What we do for 5.1 until 6.0 C# GA:

  • Ship bugfixes and critical compatibility fixes.
  • Avoid large architectural refactors; 5.1 is mostly feature‑frozen.
  • Keep docs and demo projects in a healthy, runnable state:
    • Demo scenes open and run without errors.
    • Test suites compile and run where they previously did.

When 5.1 becomes “legacy” / “deprecated”:

  • Only after:
    • 6.0 C# has released and is stable (core tests + docs + migration story are in place).
  • At that point we can:
    • Tag 5.1 as legacy in docs.
    • Move code into a clearly named legacy addon or folder.
    • State that 5.1 will only receive critical bugfixes, not new features.

Wording guidelines (5.1):

  • Allowed now:
    • “GridBuilding 5.1 is our current GDScript‑based release.”
    • “5.1 will eventually become a legacy addon once 6.0 C# is stable.”
  • Not allowed yet:
    • “5.1 is deprecated.”
    • “Users should migrate off 5.1 immediately.”

3. GridPlacement 6.0 (C#‑First) Policy

Status now:

  • Next‑generation, C#‑first line.
  • Under active development; APIs and structure can change.

Goals for 6.0:

  • Become the primary supported line once stable.
  • Provide a clean C# core with Godot adapters.
  • Offer clear migration docs from GridBuilding 5.1 to GridPlacement 6.0.

What “C#‑first” means:

  • Canonical runtime logic, services, and tests are C#.
  • GDScript interacts mainly through adapters and thin Godot wrappers, if we choose to ship them.
  • We prioritize C# API and test stability before promising GDScript parity.

Wording guidelines (6.0):

  • “GridPlacement 6.0 is our next‑generation C#‑first line.”
  • “6.0 is in active development and not yet a drop‑in replacement for 5.1.”
  • Once stable: “6.0 is the recommended path for new projects and long‑term support.”

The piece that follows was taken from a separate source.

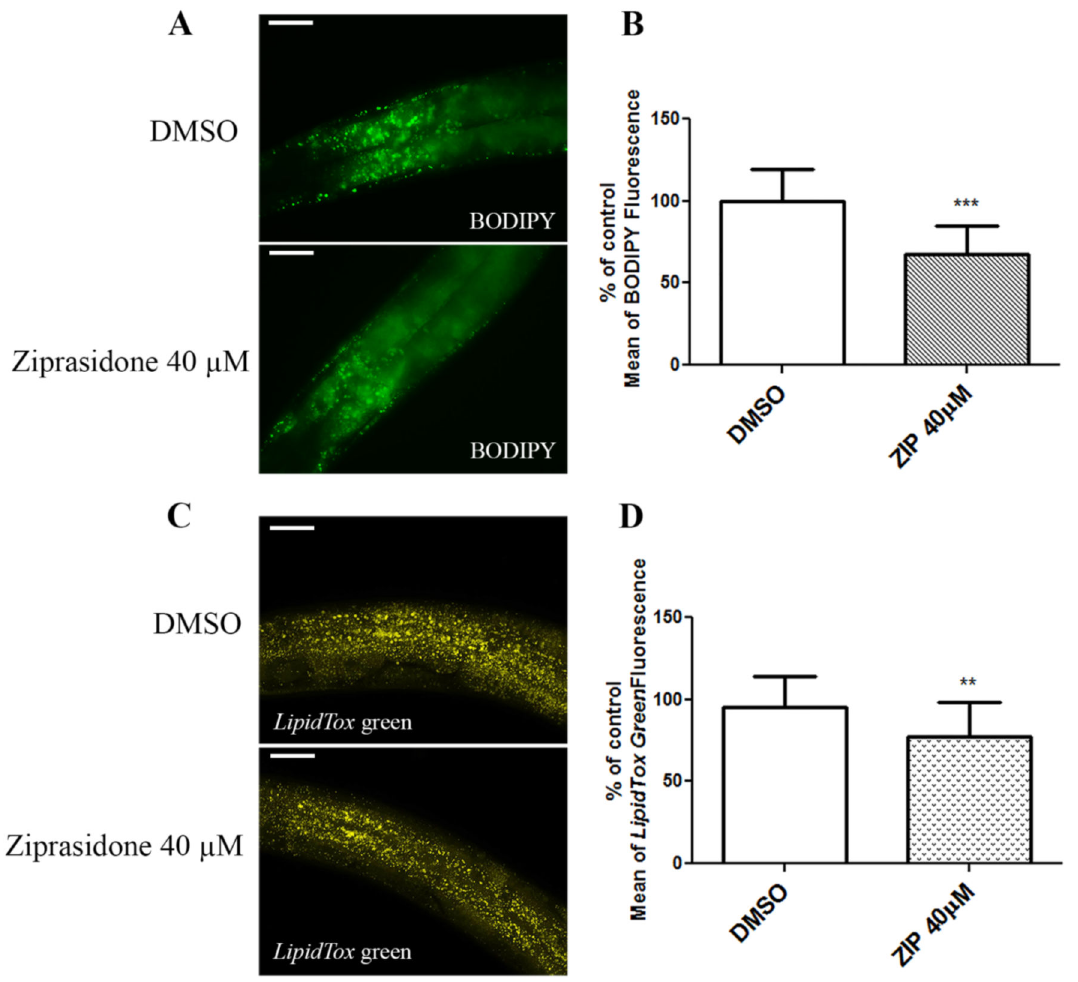
Figure 2. Fluorescence decrease induced by Ziprasidone exposition in Caenorhabditis elegans wild-type (N2) for 24 h. (A) Representative images of fat stores evidenced by BODIPY labeling and (B) fluorescence quantification; (C) Illustrative images and (D) densitometric quantification follow the fluorophore LipidTox Green labeling. The treatment with Ziprasidone (40 µM) or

4. GDScript in 6.0 — Demand‑Driven

We explicitly do not promise a full GDScript port of 6.0.

  • GDScript 6.0 should be framed as “TBD / demand‑driven”.
  • Demand gate (explicit): we will only treat a 6.0 GDScript port/adapter as a real roadmap commitment if we receive 10+ user requests (from unique users).
  • If we do not hit that demand threshold, we will push the user base toward 6.0 C# for Godot projects (one primary language is easier to maintain and higher leverage).
  • Possible shapes if demand is high:
    • Thin GDScript wrappers around C# services.
    • A minimal compatibility layer for 5.1‑style scripts.
  • If demand is low, it is acceptable to:
    • Keep 5.1 as the final GDScript‑native line.
    • Encourage migration to 6.0 C# when teams adopt C#.

Wording guidelines:

  • “GDScript support in 6.0 is not guaranteed and will depend on community demand.”
  • “Today, 5.1 remains the recommended GDScript path; 6.0 is designed C#‑first.”

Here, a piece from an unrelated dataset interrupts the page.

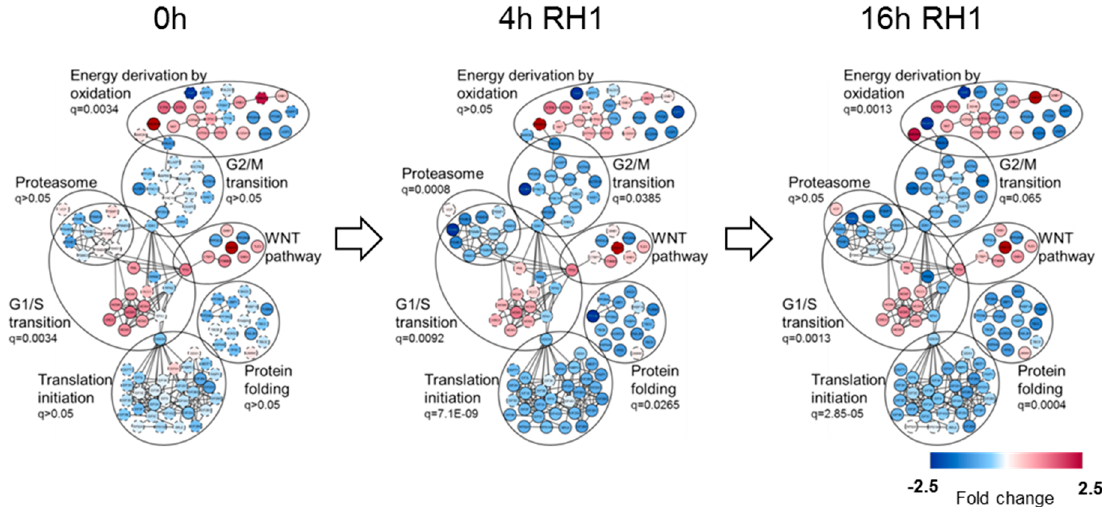
Figure 2. Functional analysis of global proteome dynamic changes between MDA-P and MDA-R cells. MDA-P and MDA-R cells, untreated or treated with 20 nM RH1 for 2 h followed by 2 or 14 h recovery period (4 and 16 h from the beginning of treatment respectively), were subjected to in-depth quantitative proteomic analysis. Protein di ff erential expression, interaction and functional annotation network was built by means of Cytoscape software with GeneMANIA application. The main functional clusters with enrichment q-value are represented. The color of the nodes demonstrates protein level change in RH1-resistant MDA-R cells.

5. How To Talk About This in Issues, PRs, and Docs

Use these patterns when writing tickets, PR descriptions, and docs.

5.1‑focused work

  • Prefer phrasing like:
    • “Prepare GridBuilding 5.1 for eventual legacy status once 6.0 C# is stable; do not mark it deprecated yet.”
    • “This PR cleans up tests / docs / demo scenes for the 5.1 release line.”
  • For labels, prefer:
    • track:5.1-legacy-prep, area:gridbuilding-5.1, etc.
    • Avoid deprecated as a label until 6.0 C# is GA.

6.0‑focused work

  • Emphasize C#‑first and future‑oriented architecture:
    • “This PR advances the 6.0 C#‑first architecture (services + adapters).”
    • “This change is part of the 6.0 migration path from GridBuilding 5.1.”
  • For labels:
    • track:6.0, area:gridplacement-core, area:gridplacement-godot, etc.

Cross‑cutting docs

  • When documenting both lines in one place (e.g. README):
    • Show a simple version status table similar to the matrix above.
    • Clearly state:
      • 5.1 is current and supported for GDScript.
      • 6.0 C# is the future primary line.
      • GDScript 6.0 is TBD.

6. Triggers to Update This Doc

Update this document when any of the following happen:

  1. 6.0 C# GA

    • Mark 6.0 C# as “primary supported”.
    • Officially move 5.1 into “legacy” status and reflect that in README and addon docs.
  2. Decision on 6.0 GDScript

    • If we commit to a GDScript adapter for 6.0, add:
      • Expected scope.
      • Support level.
    • If we decide against it, state that 5.1 is the final GDScript line.
  3. Support window changes for 5.1

    • If we decide an EOL date or stricter “security‑fixes only” policy, record it here.